While many in the community reacted to this post with negative comments, this seems like an understandable response for Riot. Riot Games was majority acquired by Tencent in 2011, and fully acquired by the Chinese multinational conglomerate holding company in 2015. With its parent company as Tencent, fans asking for more than this were likely expecting too much. The statement itself seems neutral enough.

Needham continues in his statement that the decision was also made because Riot Games has employees and fans in places like Hong Kong. If some incident arose, it could end up negatively affecting those who reside in certain regions.

Financial backlash

The Houston Rockets were previously the most popular NBA team in China thanks to Yao Ming and now are completely boycotted. Reports show that Chinese retail stores have already wiped Houston Rockets merchandise from their shelves. While fans still turned up for a packed match between the Los Angeles Lakers and Brooklyn Nets in Shanghai, Tencent has suspended streaming NBA matches due to the incident.

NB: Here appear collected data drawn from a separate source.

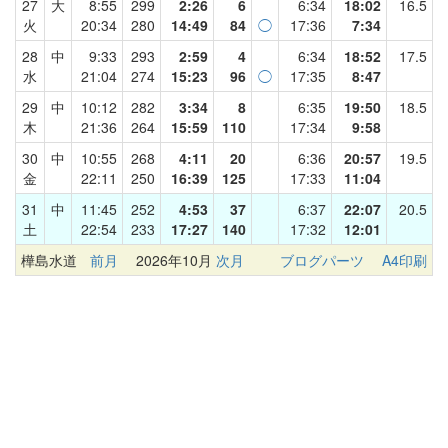
27
大
8:55
299
2:26
6
6:34
18:02
16.5
火
20:34
280
14:49
84
◯
17:36
7:34
28
中
9:33
293
2:59
4
6:34
18:52
17.5
水
21:04
274
15:23
96
◯
17:35
8:47
29
中
10:12
282
3:34
8
6:35
19:50
18.5
木
21:36
264
15:59
110
17:34
9:58
30
中
10:55
268
4:11
20
6:36
20:57
19.5
金
22:11
250
16:39
125
17:33
11:04
31
中
11:45
252
4:53
37
6:37
22:07
20.5
土
22:54
233
17:27
140
17:32
12:01
樺島水道
前月
2026年10月
次月
ブログパーツ
A4印刷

The same thing could happen to the League of Legends game, where Chinese consumers account for a large portion of League players. There are also many professional organizations that compete in the Tencent League of Legends Pro League (LPL), including 2018 World Championships winner Invictus Gaming.

The NBA is far larger than Riot Games’ League of Legends game in economic impact. League of Legends generated $1.4 billion in revenue in 2018. Tencent canceled its NBA streaming partnership, worth a reported $1.5 billion, just because of the Houston Rockets issue. With Chinese companies willing to sacrifice that much money, League of Legends could very well be wiped from China if any incidents arose.